A. The Plan Definition of Own Occupation and Disability
Plaintiff argues that Defendants incorrectly handled his claim by applying the wrong definition of "Own Occupation" and "Disability" under the Plan. The applicable section states:
Definition of Disability
During the Benefit Waiting Period and the Own Occupation Period you are required to be Disabled only from your Own Occupation.
You are Disabled from your Own Occupation if, as a result of Physical Disease, Injury, Pregnancy or Mental disorder:
1. You are unable to perform with reasonable continuity the Material Duties of your Own Occupation; and
2. You suffer a loss of at least 20% in your Indexed Predisability Earnings when working in your Own Occupation.
Own Occupation means any employment, business, trade, profession, calling or vocation that involves Material Duties of the same general character as the occupation you are regularly performing for your Employer when Disability begins. In determining your Own Occupation, we are not limited to looking at the way you perform your job for your Employer, but we may also look at the way the occupation is generally performed in the national economy... Material Duties means the essential tasks, functions and operations, and the skills, abilities, knowledge, training and experience, generally required by employers from those engaged in a particular occupation that cannot be reasonably modified or omitted. In no event will we consider working an average of more than 40 hours per week to be a Material Duty.
AR at 17-18. Contrary to Plaintiff's assertions, Defendants properly evaluated Kaiser's "Own Occupation" in their determination of whether he was "Disabled." Under the plain language of the Plan, Plaintiff's "Own Occupation" is defined as "any employment... that involves Material Duties of the same general character as the occupation you are regularly performing for your Employer." AR at 18. As a result, Defendants were only required to evaluate Plaintiff's ability to perform jobs of the same general character involving the same Material Duties as his own. The consulting physicians went further than required on this issue by identifying Kaiser's specific job as a wine appraiser and buyer. In this regard, all three reviewing physicians provided accurate descriptions of Plaintiff's occupation. Dr. Shih wrote, "Mr. Kaiser is a 47-year-old appraiser/buyer with a long-standing history of back pain. "AR at 311. Dr. Swartz's discussion with Kaiser revealed that "he was a department director for Butterfield's, and his occupation required appraising and selling wine." AR at 152. Dr. Dickerman wrote that "He is a 47-year-old wine appraiser/buyer." AR at 327. Furthermore, in their reports all the evaluating physicians opined that Kaiser's condition would not prevent him from working at his "Own Occupation, " which only required light capacity physical activity. See AR at 144-45, 308-09, 325. Thus, Defendants properly considered Plaintiff's "Own Occupation" in their evaluation.
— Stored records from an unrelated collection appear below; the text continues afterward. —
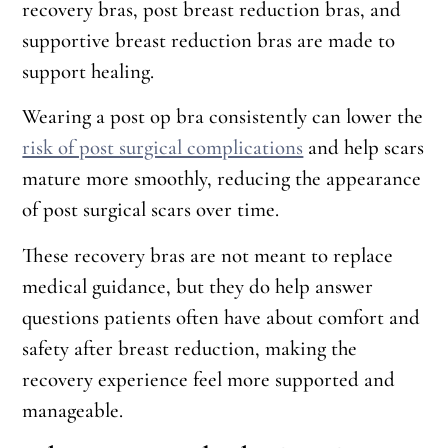
recovery bras, post breast reduction bras, and
supportive breast reduction bras are made to
support healing.
Wearing a post op bra consistently can lower the
risk of post surgical complications
and help scars
mature more smoothly, reducing the appearance
of post surgical scars over time.
These recovery bras are not meant to replace
medical guidance, but they do help answer
questions patients often have about comfort and
safety after breast reduction, making the
recovery experience feel more supported and
manageable.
Plaintiff contends that the consulting physicians did not address whether he was unable to work "with reasonable continuity." AR at 18. On the contrary, the physicians opined that Kaiser could return to "working an 8-hour day" (AR at 144), "full time work at a light level" (AR at 309) or "light capacity activities" (AR at 325), which includes the ability to work on a consistent basis. Defendants' use of the physicians' reports constitutes a reasonable basis for the finding that Plaintiff could perform the material duties of his job with reasonable continuity.
Plaintiff also complains that Defendants failed to consider that a qualification for his job was the "ability to travel approximately 25% of the time." AR at 341. Even though the ability to travel was not specifically addressed in each of the physicians' reports, that does not render Defendants' decision arbitrary or capricious. Dr. Shih indicated that in his opinion, Kaiser was capable of "sitting 6 hours, standing 3 hours, and walking 2 hours per day." AR at 309. Dr. Dickerman wrote that "some limitation in the amount of walking or standing may be appropriate if he tires. No other specific restrictions are appropriate." AR at 325. Kaiser informed Dr. Swartz that during the day he "drives a motor vehicle, " after which Dr. Swartz opined that "Mr. Kaiser is capable of working an 8-hour day, " including the ability to "frequently operate a motor vehicle." AR at 144-45. Based on the three medical opinions, Defendants had a reasonable basis for the determination that Plaintiff had the ability to travel and was not disabled under the Plan.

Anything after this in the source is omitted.